> **Short task**
Echo the lines starting at the one that contains "class: Liliopsida" and ending at the one that contains "common name: Cornflag", both included.

[start]

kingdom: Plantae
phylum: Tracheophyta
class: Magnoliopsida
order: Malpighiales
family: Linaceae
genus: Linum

[end]
[start]

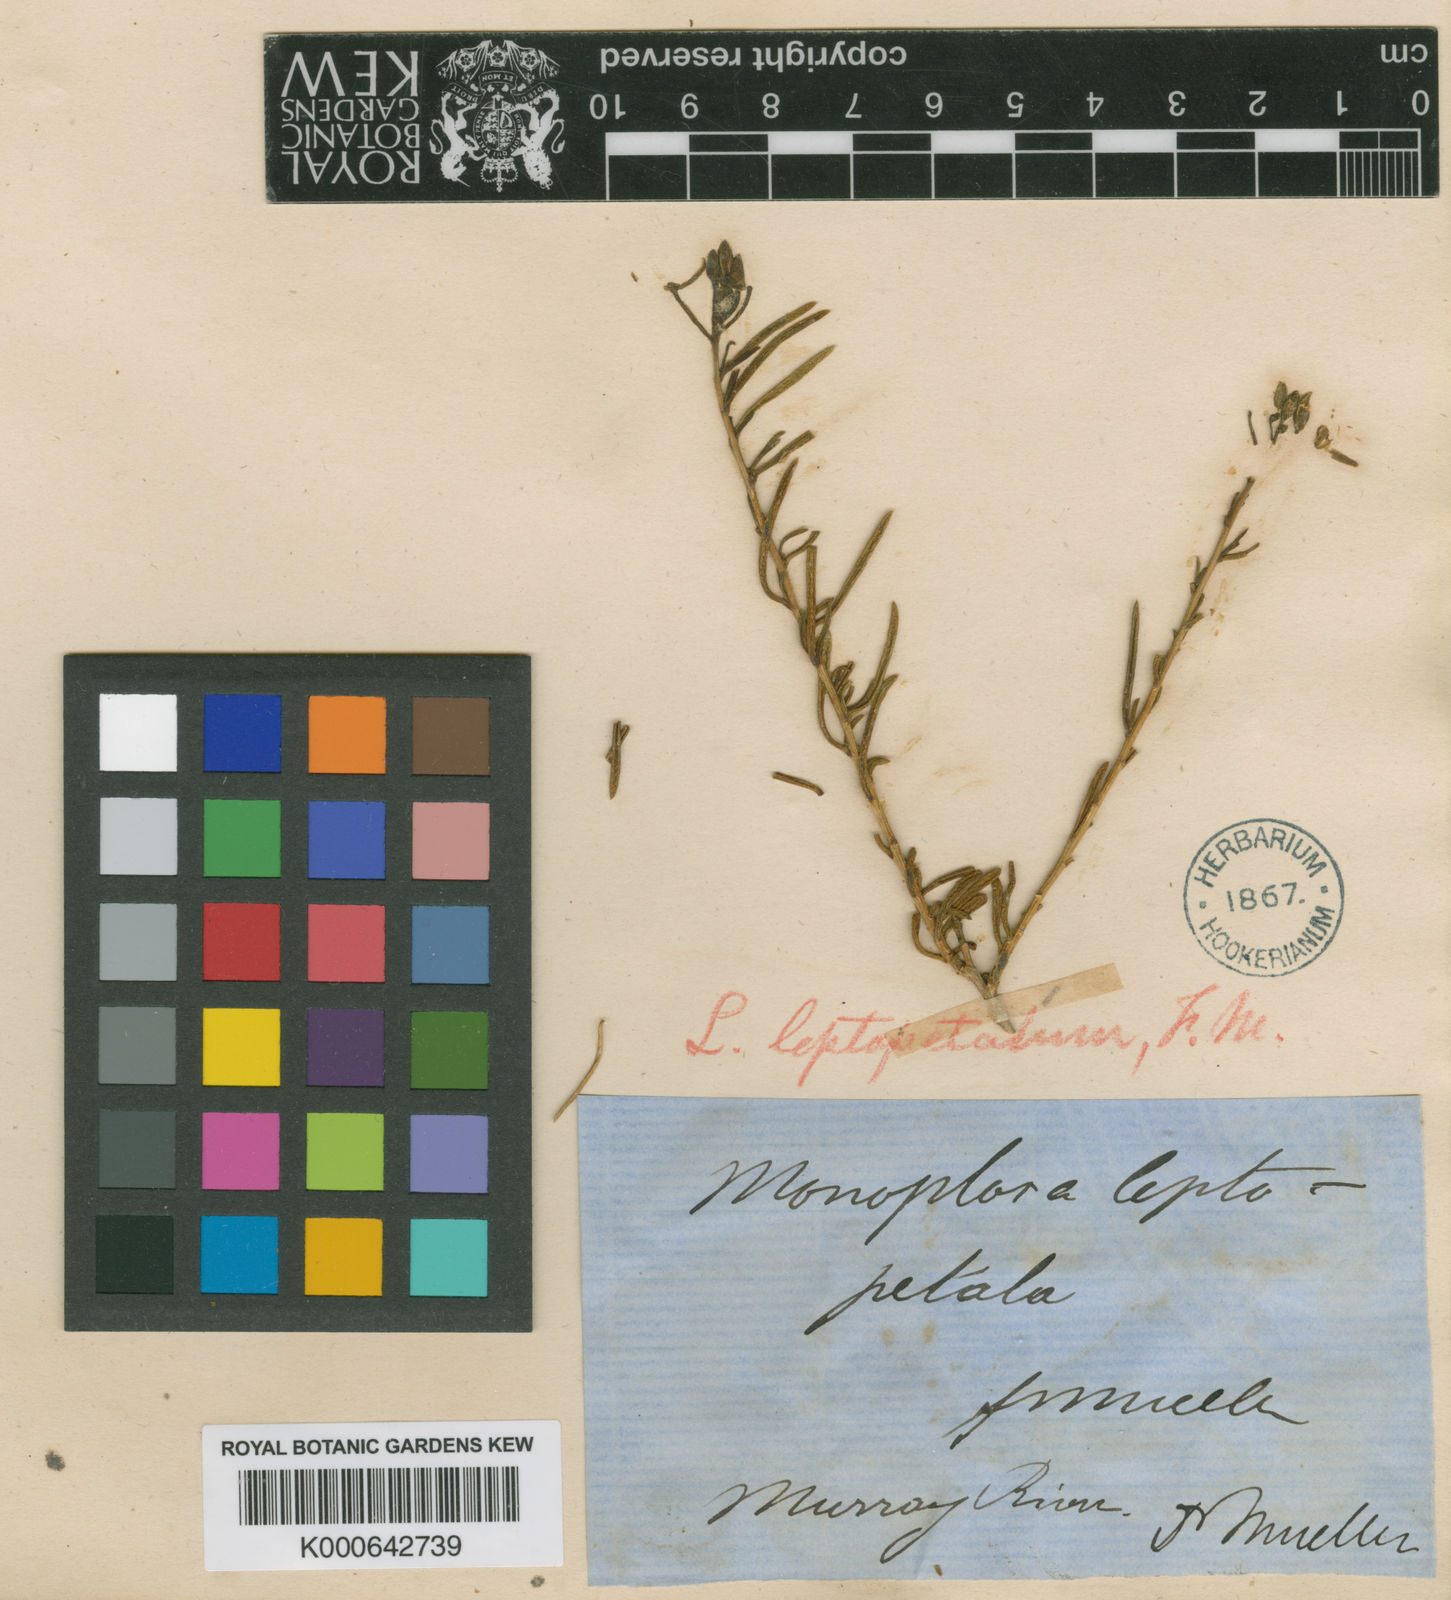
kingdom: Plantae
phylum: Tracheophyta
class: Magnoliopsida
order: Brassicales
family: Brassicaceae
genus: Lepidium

[end]
[start]

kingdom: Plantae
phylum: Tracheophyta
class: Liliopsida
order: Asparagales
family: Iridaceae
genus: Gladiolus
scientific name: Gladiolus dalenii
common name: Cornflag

[end]

> **Solved problem**
class: Liliopsida
order: Asparagales
family: Iridaceae
genus: Gladiolus
scientific name: Gladiolus dalenii
common name: Cornflag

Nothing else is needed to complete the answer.